## Data for analysis
▼▼▼

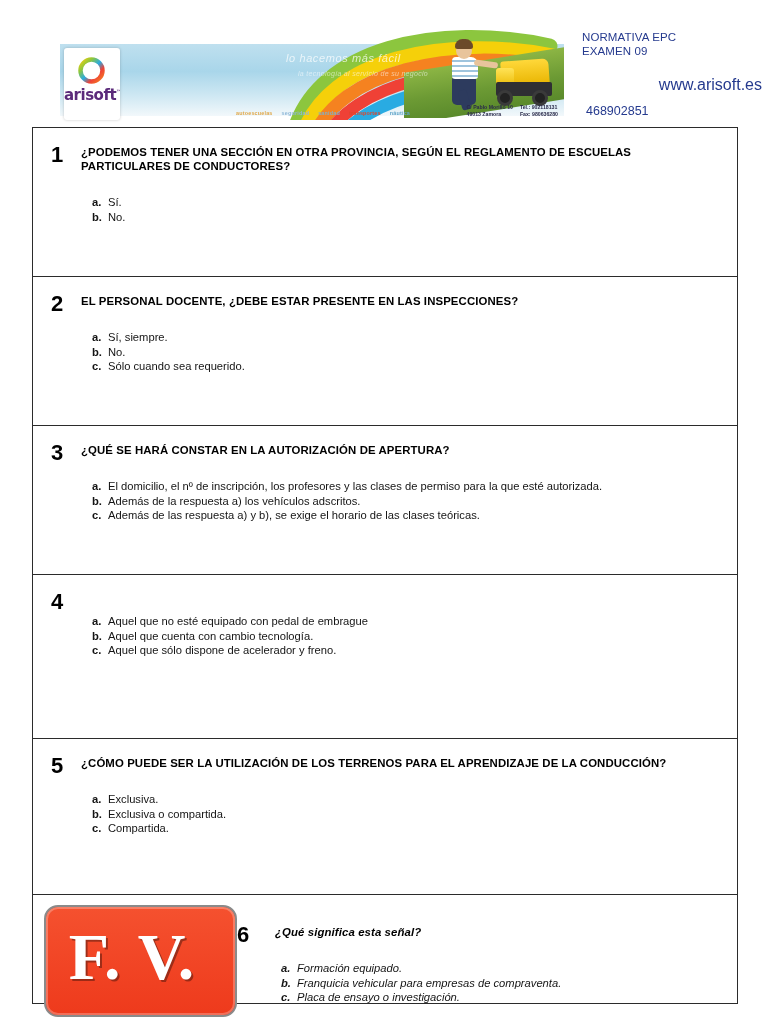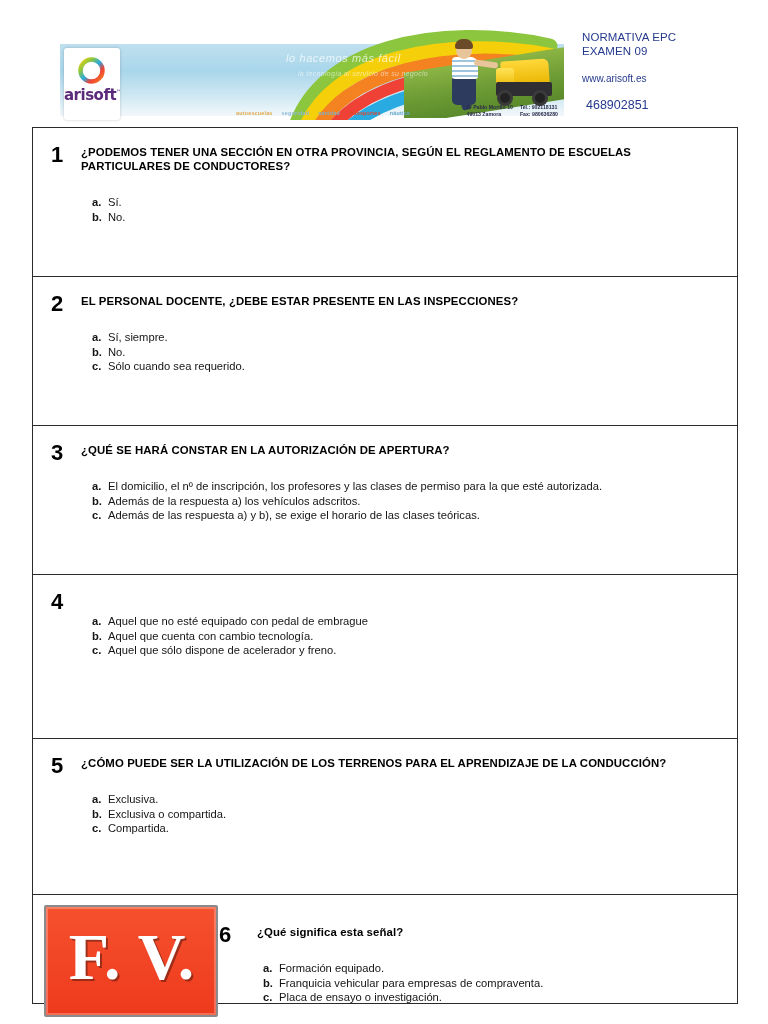--- a/index.html
+++ b/index.html
@@ -209,7 +209,7 @@
     line-height: 14px;
   }
   .header-right .exam-line { letter-spacing: 0.1px; }
-  .header-right .web { margin-top: 14px; font-size: 10px; }
+  .header-right .web { margin-top: 20px; font-size: 16px; text-align: right; }
   .header-right .phone { margin-top: 12px; font-size: 12.5px; padding-left: 4px; }
 
   

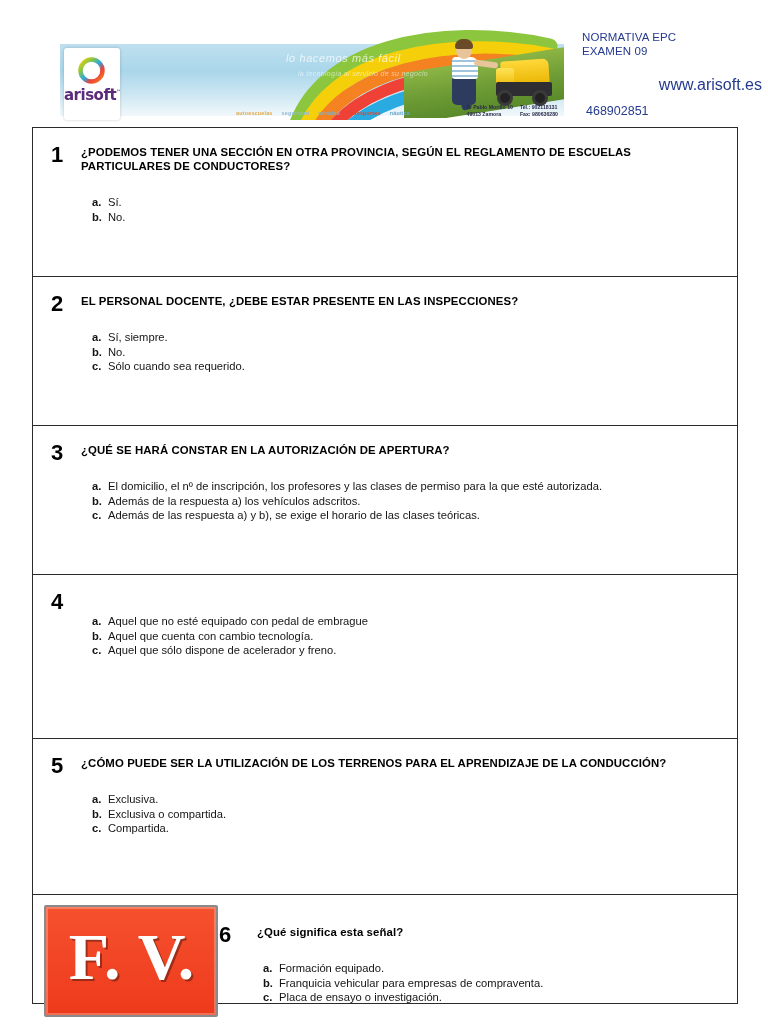--- a/index.html
+++ b/index.html
@@ -285,10 +285,10 @@
     padding-top: 2px;
   }
   .sign {
-    width: 174px; height: 112px;
+    width: 193px; height: 112px;
     background: #f3593b;
     background: linear-gradient(to bottom, #f5512f 0%, #ee3a1c 100%);
-    border-radius: 2px;
+    border-radius: 14px;
     border: 2px solid #8a8a8a;
     box-shadow: inset 0 0 0 2px #ffffff44;
     position: relative;

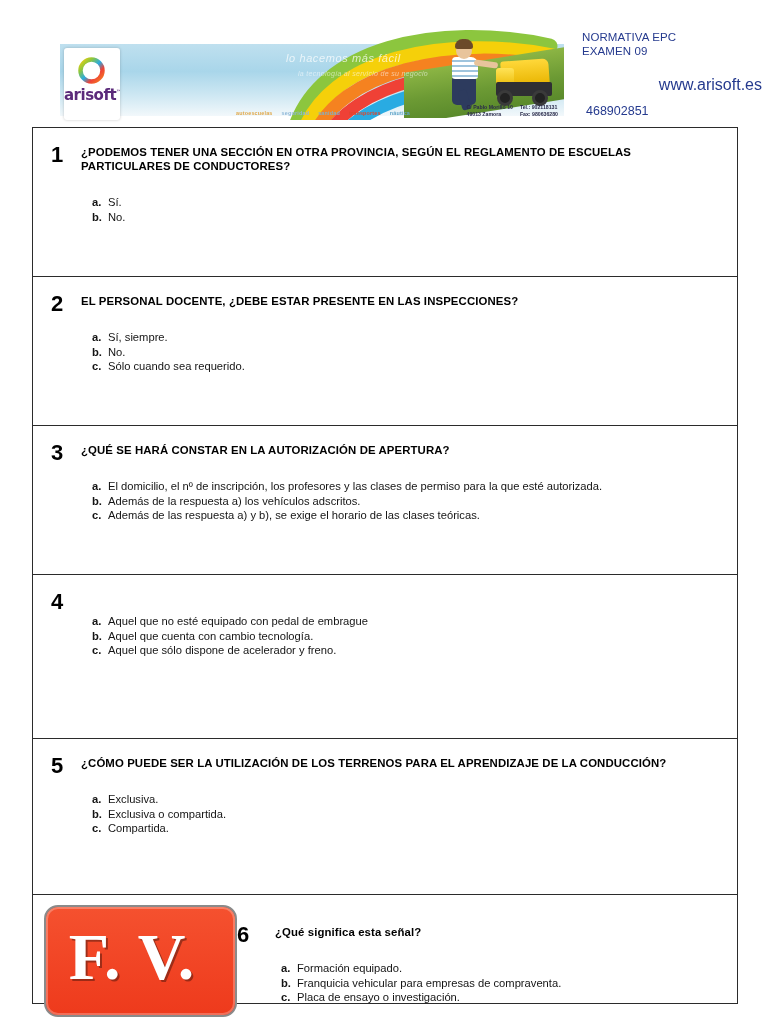--- a/index.html
+++ b/index.html
@@ -313,7 +313,7 @@
     font-weight: bold;
     line-height: 20px;
   }
-  .q6-col { flex: 1 1 auto; padding-right: 10px; }
+  .q6-col { flex: 1 1 auto; padding-right: 10px; font-style: italic; }
   .q6-col .answers { margin-top: 22px; padding-left: 6px; }
 </style>
 </head>

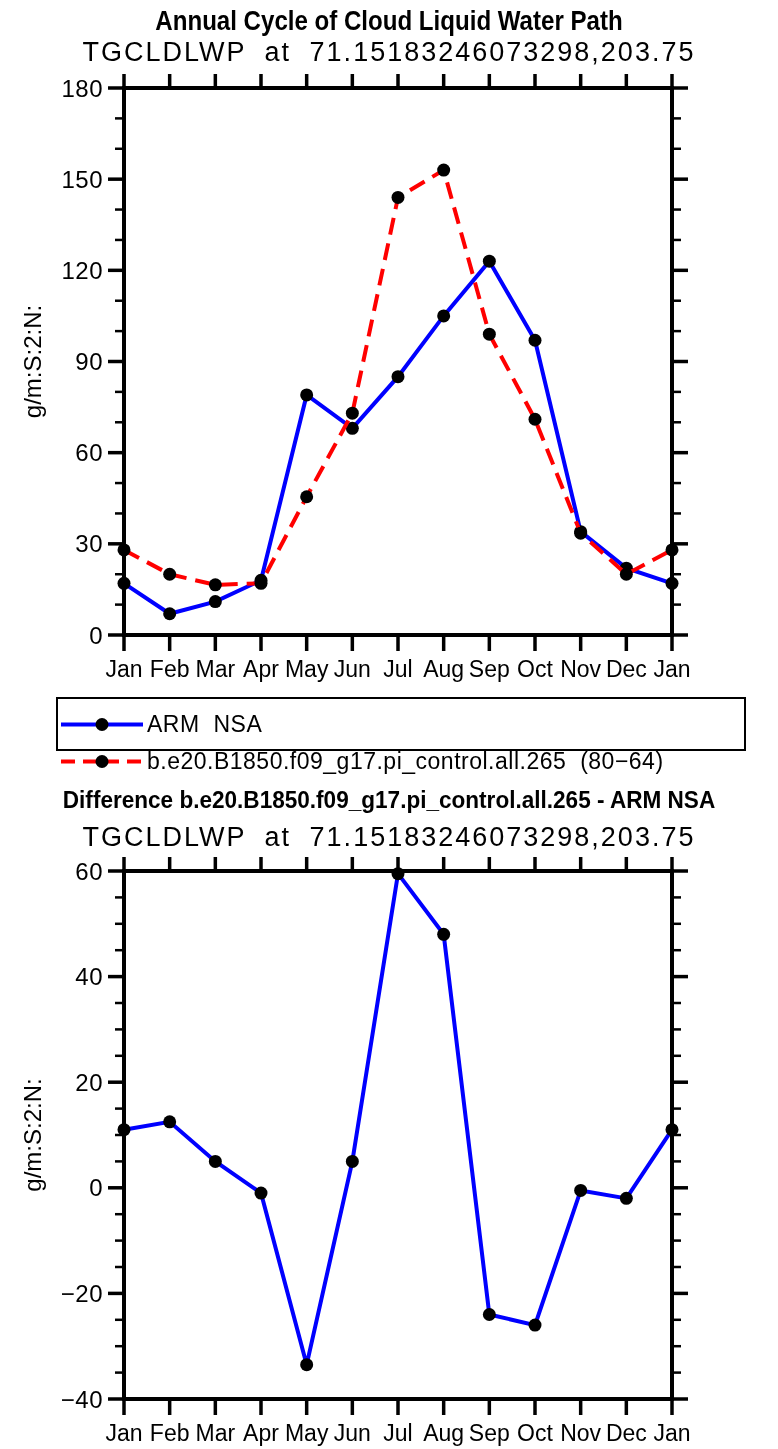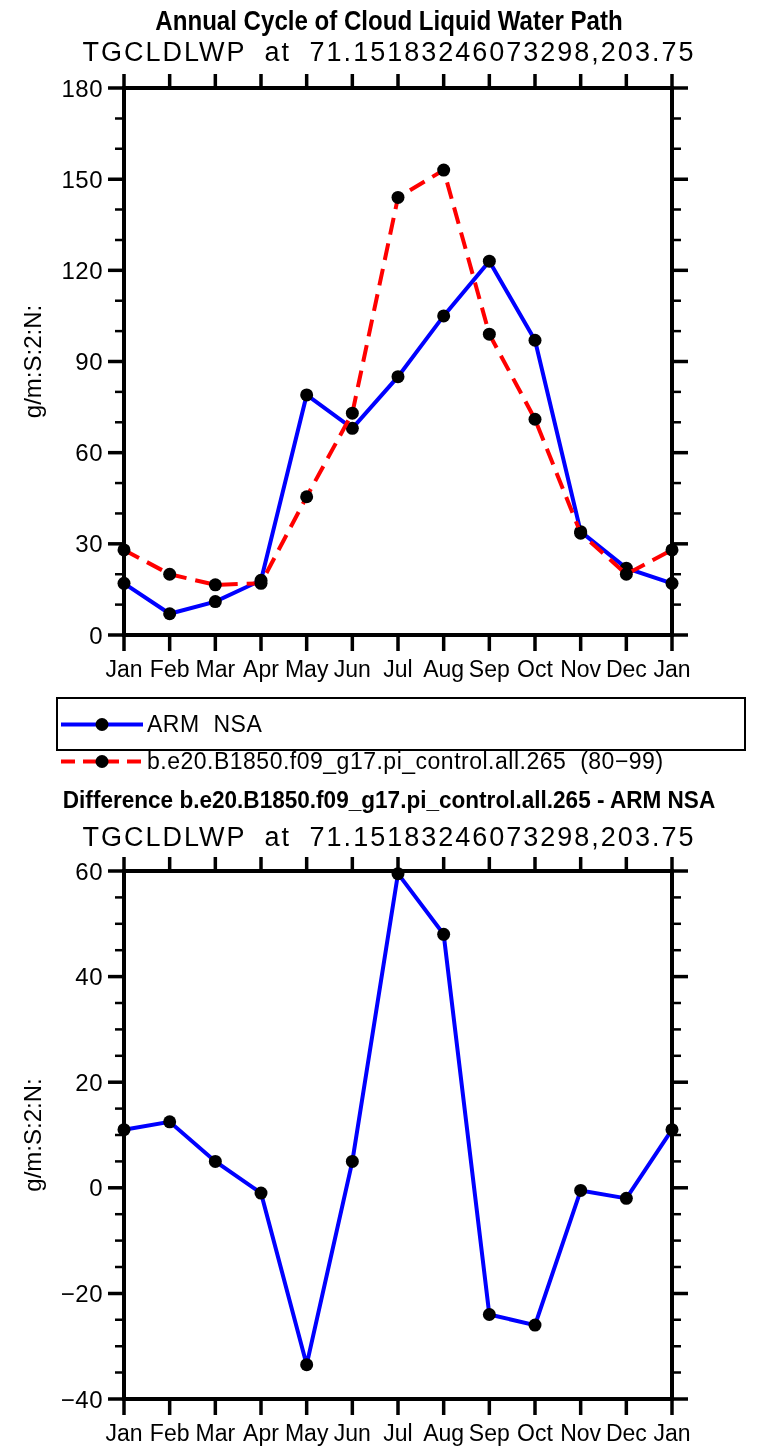--- a/index.html
+++ b/index.html
@@ -4,7 +4,7 @@
 <style>
   html,body{margin:0;padding:0;background:#fff;}
   .canvas{position:relative;width:778px;height:1449px;background:#ffffff;
-          font-family:"Liberation Sans",sans-serif;color:#000;overflow:hidden;border-radius:31px;}
+          font-family:"Liberation Sans",sans-serif;color:#000;overflow:hidden;}
   .abs-text{position:absolute;left:0;width:778px;text-align:center;line-height:1.05;white-space:nowrap;}
   .top-title{top:6px;font-size:28px;font-weight:bold;transform:scaleX(.86);}
   .subtitle-1{top:38px;font-size:27px;letter-spacing:2px;word-spacing:9px;}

▲▲▲

## Task prompt
Although the material contains pictures, only the lines are to be written out, exactly as they stand.

## Exercise output
--- a/index.html
+++ b/index.html
@@ -209,7 +209,7 @@
     line-height: 14px;
   }
   .header-right .exam-line { letter-spacing: 0.1px; }
-  .header-right .web { margin-top: 14px; font-size: 10px; }
+  .header-right .web { margin-top: 20px; font-size: 16px; text-align: right; }
   .header-right .phone { margin-top: 12px; font-size: 12.5px; padding-left: 4px; }
 
   

--- a/index.html
+++ b/index.html
@@ -285,10 +285,10 @@
     padding-top: 2px;
   }
   .sign {
-    width: 174px; height: 112px;
+    width: 193px; height: 112px;
     background: #f3593b;
     background: linear-gradient(to bottom, #f5512f 0%, #ee3a1c 100%);
-    border-radius: 2px;
+    border-radius: 14px;
     border: 2px solid #8a8a8a;
     box-shadow: inset 0 0 0 2px #ffffff44;
     position: relative;

--- a/index.html
+++ b/index.html
@@ -313,7 +313,7 @@
     font-weight: bold;
     line-height: 20px;
   }
-  .q6-col { flex: 1 1 auto; padding-right: 10px; }
+  .q6-col { flex: 1 1 auto; padding-right: 10px; font-style: italic; }
   .q6-col .answers { margin-top: 22px; padding-left: 6px; }
 </style>
 </head>

--- a/index.html
+++ b/index.html
@@ -4,7 +4,7 @@
 <style>
   html,body{margin:0;padding:0;background:#fff;}
   .canvas{position:relative;width:778px;height:1449px;background:#ffffff;
-          font-family:"Liberation Sans",sans-serif;color:#000;overflow:hidden;border-radius:31px;}
+          font-family:"Liberation Sans",sans-serif;color:#000;overflow:hidden;}
   .abs-text{position:absolute;left:0;width:778px;text-align:center;line-height:1.05;white-space:nowrap;}
   .top-title{top:6px;font-size:28px;font-weight:bold;transform:scaleX(.86);}
   .subtitle-1{top:38px;font-size:27px;letter-spacing:2px;word-spacing:9px;}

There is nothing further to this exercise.